My fascination with Tugboat Annie comes from a coincidental combination of charisma, melody, musicianship, and an extraordinary adeptness at effectively combining these qualities, resulting in that “one in a thousand” breed of unpretentious honesty that I can fall in love with. Vocalist/guitarist Mike Bethman, tall, thin, humble, pointedly featured, and larynxly (is that a word?) gifted with that smoker scratchy quality, secretes a completely likable, believable Mid-Western pickup truck fella aura that leaves me able to identify with him and the performance. At one point in the set, Bethman stands in front of the microphone and projects out to the crowd without it, simply and effectively lending a very personal touch to the show. I took something with me when I left and I still have it.

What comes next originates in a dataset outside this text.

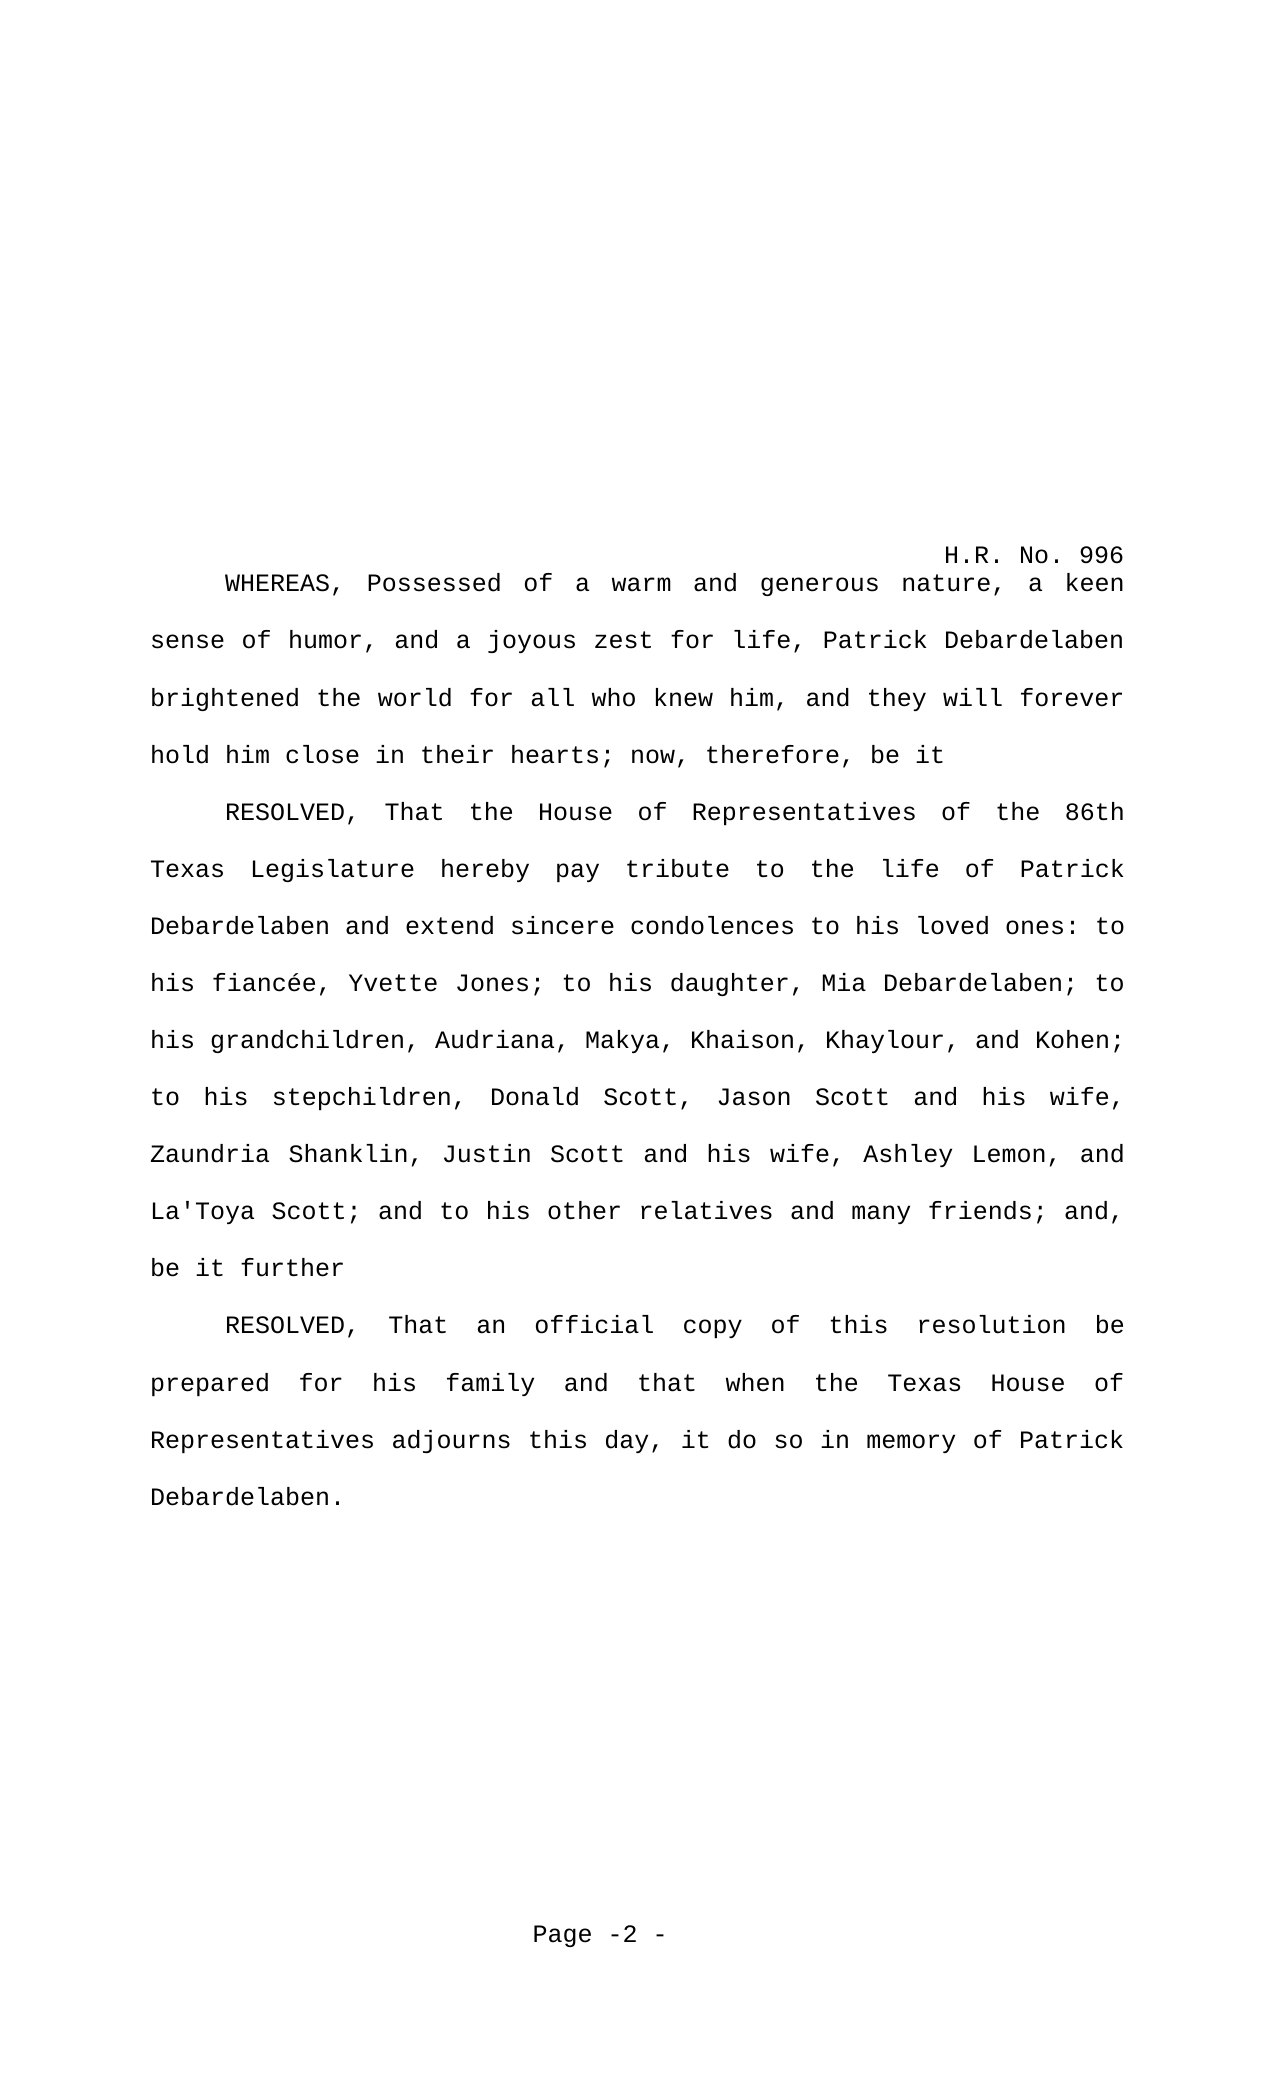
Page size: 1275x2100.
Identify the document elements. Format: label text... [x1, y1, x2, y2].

text RESOLVED, That the House of Representatives of the 86th Texas Legislature hereby pay tribute to the life of Patrick Debardelaben and extend sincere condolences to his loved ones: to his fiancée, Yvette Jones; to his daughter, Mia Debardelaben; to his grandchildren, Audriana, Makya, Khaison, Khaylour, and Kohen; to his stepchildren, Donald Scott, Jason Scott and his wife, Zaundria Shanklin, Justin Scott and his wife, Ashley Lemon, and La'Toya Scott; and to his other relatives and many friends; and, be it further [150, 799, 1125, 1284]
text RESOLVED, That an official copy of this resolution be prepared for his family and that when the Texas House of Representatives adjourns this day, it do so in memory of Patrick Debardelaben. [150, 1313, 1125, 1513]
text WHEREAS, Possessed of a warm and generous nature, a keen sense of humor, and a joyous zest for life, Patrick Debardelaben brightened the world for all who knew him, and they will forever hold him close in their hearts; now, therefore, be it [150, 571, 1125, 771]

These four guys, Bethman, Tim Barrett (drums), Jay Celeste (guitar), and Jon Sulkow (bass) make a solid wall of sound like no other band I have heard. I imagine it like pouring sand by the metric ton into a DC-3 turboprop , or having 10 million glass marbles shot across a mile wide cheese grater. The bands typical song format involves slow tempo, clean guitar lead into a radiation blast of melody and angst, revealing a slightly dejected and introspective tone. The show was sweaty and claustrophobic. I think we will see this band in the larger venues soon.

The gig was an introduction to the new Tugboat Annie disc, Wake Up And Disappear (Kimchee/Big Top), which after just a few listens, I can already say that I will probably play the plastic right off of it. The production is slightly dull and during quiet parts, the bonus reverb on the snare makes it sound like an empty wash basin, but this is barely an issue. If you are a typically and perpetually sorry son-of-a-bitch, pick up Wake Up And Disappear and you won’t be anymore. You’ll be cool from then on. And I can feel like I have finally done mankind a service.